Beemaster's International Beekeeping Forum

BEEKEEPING LEARNING CENTER => GENERAL BEEKEEPING - MAIN POSTING FORUM. => Topic started by: LFortune45 on March 24, 2005, 10:58:26 pm

Title: Couple of questions
Post by: LFortune45 on March 24, 2005, 10:58:26 pm
This is my second season with bees.  We had a very productive harvest last year.  My questions are:
The "Dummies" book recommends reversing the brood chamber and second super early in the spring so bees can move up.  Does anyone do this and does it help?
Trees and flowers are beginning to bud here in NC.  Should I medicate my bees before putting on honey supers?  My bees are already bringing in pollen on really pretty days.  
Thanks and good luck to everyone in this new season.
Title: Couple of questions
Post by: Jerrymac on March 24, 2005, 11:16:29 pm
Usually the queen and all the bees move upwards in the winter to stay near food. Then the queen is thought to start laying eggs at the top. In an ideal situation the bees will build a honey barrier starting at the top and that would act as a queen excluder. The queen won't cross the honey if there are brood cells below her.

Sometimes when the queen starts laying, there is this honey barrier, and because of that or for some other reason, she will lay at the bottoms of the top frames and at the top of the bottom frames, so that when you swap the boxes you split the brood, causing the bees to have to work harder tending to all the brood, and possibly won't be able to keep all of it sufficiantly warm.

I would think that if she started at a lower part of the upper frames because of the honey barrier, then she will only be able to go down. Just my thoughts here.

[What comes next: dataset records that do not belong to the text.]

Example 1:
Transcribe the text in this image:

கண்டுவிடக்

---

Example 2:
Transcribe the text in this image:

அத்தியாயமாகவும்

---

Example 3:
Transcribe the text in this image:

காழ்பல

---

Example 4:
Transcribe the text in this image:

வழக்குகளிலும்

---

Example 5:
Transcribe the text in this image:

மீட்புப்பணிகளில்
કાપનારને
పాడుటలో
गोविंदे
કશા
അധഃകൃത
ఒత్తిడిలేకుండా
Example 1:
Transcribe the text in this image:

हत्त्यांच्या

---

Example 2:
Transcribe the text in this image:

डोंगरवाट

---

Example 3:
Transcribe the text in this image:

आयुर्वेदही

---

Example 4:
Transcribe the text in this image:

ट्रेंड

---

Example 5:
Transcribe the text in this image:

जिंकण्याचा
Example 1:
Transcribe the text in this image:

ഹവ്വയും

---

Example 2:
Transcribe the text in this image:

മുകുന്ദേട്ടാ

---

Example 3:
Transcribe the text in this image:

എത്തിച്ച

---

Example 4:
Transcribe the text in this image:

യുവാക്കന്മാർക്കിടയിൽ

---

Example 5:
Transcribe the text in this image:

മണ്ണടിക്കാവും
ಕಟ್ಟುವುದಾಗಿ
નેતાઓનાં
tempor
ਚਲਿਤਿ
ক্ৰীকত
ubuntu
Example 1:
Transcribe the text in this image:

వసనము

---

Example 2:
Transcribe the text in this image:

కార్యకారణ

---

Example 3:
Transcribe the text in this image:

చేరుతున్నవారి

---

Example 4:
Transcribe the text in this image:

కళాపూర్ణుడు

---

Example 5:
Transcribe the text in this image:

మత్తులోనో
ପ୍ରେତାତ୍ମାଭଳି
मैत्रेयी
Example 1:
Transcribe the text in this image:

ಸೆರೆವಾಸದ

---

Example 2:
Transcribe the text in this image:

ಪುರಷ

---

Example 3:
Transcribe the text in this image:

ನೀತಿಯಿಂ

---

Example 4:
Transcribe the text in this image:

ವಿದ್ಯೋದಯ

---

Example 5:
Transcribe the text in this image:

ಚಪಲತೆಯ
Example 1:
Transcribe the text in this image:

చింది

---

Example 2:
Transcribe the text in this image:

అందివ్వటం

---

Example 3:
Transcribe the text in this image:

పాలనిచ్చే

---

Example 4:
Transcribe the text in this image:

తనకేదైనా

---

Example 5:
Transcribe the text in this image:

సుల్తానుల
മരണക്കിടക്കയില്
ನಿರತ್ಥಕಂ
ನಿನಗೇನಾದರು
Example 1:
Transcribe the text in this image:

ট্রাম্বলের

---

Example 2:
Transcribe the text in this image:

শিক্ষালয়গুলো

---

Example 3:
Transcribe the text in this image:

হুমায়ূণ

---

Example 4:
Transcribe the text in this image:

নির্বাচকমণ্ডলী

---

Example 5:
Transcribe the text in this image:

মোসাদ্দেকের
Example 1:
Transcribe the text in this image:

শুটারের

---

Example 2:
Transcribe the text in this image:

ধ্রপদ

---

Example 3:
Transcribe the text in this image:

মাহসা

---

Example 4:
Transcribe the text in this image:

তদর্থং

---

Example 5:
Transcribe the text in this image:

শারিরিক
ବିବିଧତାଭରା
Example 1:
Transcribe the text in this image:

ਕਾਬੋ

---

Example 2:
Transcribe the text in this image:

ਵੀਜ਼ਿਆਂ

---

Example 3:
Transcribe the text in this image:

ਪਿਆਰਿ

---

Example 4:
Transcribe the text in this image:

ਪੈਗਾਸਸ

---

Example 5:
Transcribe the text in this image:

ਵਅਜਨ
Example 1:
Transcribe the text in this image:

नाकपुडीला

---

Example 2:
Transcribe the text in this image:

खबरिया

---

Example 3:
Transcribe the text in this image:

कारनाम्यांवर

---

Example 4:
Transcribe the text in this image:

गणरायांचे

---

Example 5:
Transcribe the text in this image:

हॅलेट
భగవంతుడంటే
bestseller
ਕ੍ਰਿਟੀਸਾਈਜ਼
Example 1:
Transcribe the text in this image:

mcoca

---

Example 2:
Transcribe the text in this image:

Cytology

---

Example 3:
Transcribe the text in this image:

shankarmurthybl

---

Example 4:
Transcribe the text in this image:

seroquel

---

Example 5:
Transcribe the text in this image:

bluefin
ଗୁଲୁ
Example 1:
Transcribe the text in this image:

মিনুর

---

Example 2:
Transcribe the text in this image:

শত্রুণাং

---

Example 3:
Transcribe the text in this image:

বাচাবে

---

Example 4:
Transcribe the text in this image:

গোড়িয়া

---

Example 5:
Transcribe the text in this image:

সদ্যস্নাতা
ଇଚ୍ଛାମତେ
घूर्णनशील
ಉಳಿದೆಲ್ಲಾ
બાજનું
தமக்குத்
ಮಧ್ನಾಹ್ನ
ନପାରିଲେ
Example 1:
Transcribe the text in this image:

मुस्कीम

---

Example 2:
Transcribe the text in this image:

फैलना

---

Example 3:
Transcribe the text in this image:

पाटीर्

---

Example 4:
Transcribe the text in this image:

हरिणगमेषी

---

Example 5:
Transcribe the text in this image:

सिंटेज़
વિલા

There are some who do as you discribed and others that don't, because they don't want to split the brood. As I am a newby at beekeeping I have not had to worry about it yet. So you might wait for the more experienced beeks suggestions.
Title: Couple of questions
Post by: thegolfpsycho on March 25, 2005, 12:33:32 am
I reverse my boxes.  If the queen is laying in the bottom box, I don't reverse.  If she is in the top laying, I move the box to the bottom.  I find, a higher percentage of queens move up easily, but getting them to move down seems a function of the bees driving her down by storing honey, actually forcing her down.  THere has been alot of debate about it, but I am comforatable with it and believe it helps build large colonys,  and helps control swarming by expanding the brood nest.